Für Kışanak und Anlı liegt das geforderte Strafmaß bei bis zu vier Jahren Freiheitsstrafe. Im Fall der angeklagten Mitglieder der Stadtverordnetensammlung fordert die Generalstaatsanwaltschaft Diyarbakir Haftstrafen zwischen sechs Monaten und drei Jahren.
Wer ist Gültan Kışanak?
Bevor Gültan Kışanak Bürgermeisterin der Stadt Amed wurde, war sie Abgeordnete der BDP im türkischen Parlament und Ko-Vorsitzende der Partei. Im Jahr 1980 wurde sie nach dem Militärputsch vom 12. September als 19-Jährige festgenommen und im berüchtigten Kerker von Amed, der „Hölle Nr. 5“ gefoltert. Nach rund zwei Jahren im Gefängnis studierte Kışanak zunächst Türkisch an der Dicle-Universität in Amed, brach jedoch ab und begann 1986 ein Studium für Journalismus und Öffentlichkeitsarbeit an der Fakultät für Kommunikationswissenschaften der Ege-Universität in Izmir.

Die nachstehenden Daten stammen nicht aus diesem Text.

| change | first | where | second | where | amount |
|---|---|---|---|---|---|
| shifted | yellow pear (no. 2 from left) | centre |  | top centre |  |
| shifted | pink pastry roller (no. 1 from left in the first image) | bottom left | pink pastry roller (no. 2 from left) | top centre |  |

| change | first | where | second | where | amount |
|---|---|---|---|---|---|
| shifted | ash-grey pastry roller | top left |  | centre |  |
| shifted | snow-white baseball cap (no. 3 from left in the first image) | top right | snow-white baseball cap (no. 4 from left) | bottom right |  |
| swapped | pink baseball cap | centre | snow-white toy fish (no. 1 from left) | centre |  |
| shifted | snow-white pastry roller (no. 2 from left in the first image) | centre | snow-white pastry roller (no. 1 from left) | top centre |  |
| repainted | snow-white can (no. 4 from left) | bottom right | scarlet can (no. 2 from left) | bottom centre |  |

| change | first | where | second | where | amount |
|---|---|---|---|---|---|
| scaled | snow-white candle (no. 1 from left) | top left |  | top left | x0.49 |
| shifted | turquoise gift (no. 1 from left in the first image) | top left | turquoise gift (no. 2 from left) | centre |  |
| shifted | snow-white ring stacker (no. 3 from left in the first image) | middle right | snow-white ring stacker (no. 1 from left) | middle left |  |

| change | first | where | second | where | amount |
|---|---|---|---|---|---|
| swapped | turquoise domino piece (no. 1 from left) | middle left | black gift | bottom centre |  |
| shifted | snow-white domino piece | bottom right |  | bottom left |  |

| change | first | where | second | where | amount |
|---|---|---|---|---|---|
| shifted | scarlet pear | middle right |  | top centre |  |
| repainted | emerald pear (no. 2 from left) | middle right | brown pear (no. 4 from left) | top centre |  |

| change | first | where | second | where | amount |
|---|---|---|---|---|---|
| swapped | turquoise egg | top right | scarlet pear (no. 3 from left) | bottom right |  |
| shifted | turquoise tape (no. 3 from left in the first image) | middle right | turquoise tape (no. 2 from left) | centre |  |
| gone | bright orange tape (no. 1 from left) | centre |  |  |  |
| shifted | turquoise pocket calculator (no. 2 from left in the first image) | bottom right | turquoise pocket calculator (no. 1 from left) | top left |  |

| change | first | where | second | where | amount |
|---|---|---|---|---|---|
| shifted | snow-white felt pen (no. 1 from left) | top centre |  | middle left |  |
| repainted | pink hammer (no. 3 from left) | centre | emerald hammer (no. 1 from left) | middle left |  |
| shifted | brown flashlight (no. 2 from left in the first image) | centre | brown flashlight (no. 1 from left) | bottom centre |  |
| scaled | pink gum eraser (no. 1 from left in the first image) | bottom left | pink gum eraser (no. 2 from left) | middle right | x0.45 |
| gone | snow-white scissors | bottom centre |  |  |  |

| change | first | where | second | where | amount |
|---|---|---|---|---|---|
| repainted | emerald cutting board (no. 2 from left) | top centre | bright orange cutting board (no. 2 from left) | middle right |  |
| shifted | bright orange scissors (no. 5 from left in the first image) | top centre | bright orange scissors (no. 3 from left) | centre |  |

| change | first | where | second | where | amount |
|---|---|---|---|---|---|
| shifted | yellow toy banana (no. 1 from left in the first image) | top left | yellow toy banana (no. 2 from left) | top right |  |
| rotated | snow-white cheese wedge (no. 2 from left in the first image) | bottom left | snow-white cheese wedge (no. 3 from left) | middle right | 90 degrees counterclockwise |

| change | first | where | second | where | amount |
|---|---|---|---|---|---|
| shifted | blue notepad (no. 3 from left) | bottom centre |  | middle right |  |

Ab 1990 arbeitete sie als Journalistin für verschiedene prokurdische Zeitungen, unter anderem für die Yeni Ülke und Özgür Gündem. Später wurde sie Chefredakteurin von Özgür Gündem in Istanbul. Nach dem Verbot der Zeitung arbeitete sie in leitender Funktion für die Nachfolgezeitung Özgür Ülke. Bis 2002 war sie bei verschiedenen Zeitungen tätig, unter anderem als Kolumnistin für die Yeniden Özgür Gündem.
Bei den Regionalwahlen 2014 wurde die 58-Jährige mit 55,1 Prozent der Stimmen als erste Frau zur Bürgermeisterin von Amed gewählt. Als Bürgermeisterin der kurdischen Großmetropole ließ sie das Gefängnis, in dem sie einst gefoltert wurde, zu einem Museum umbauen.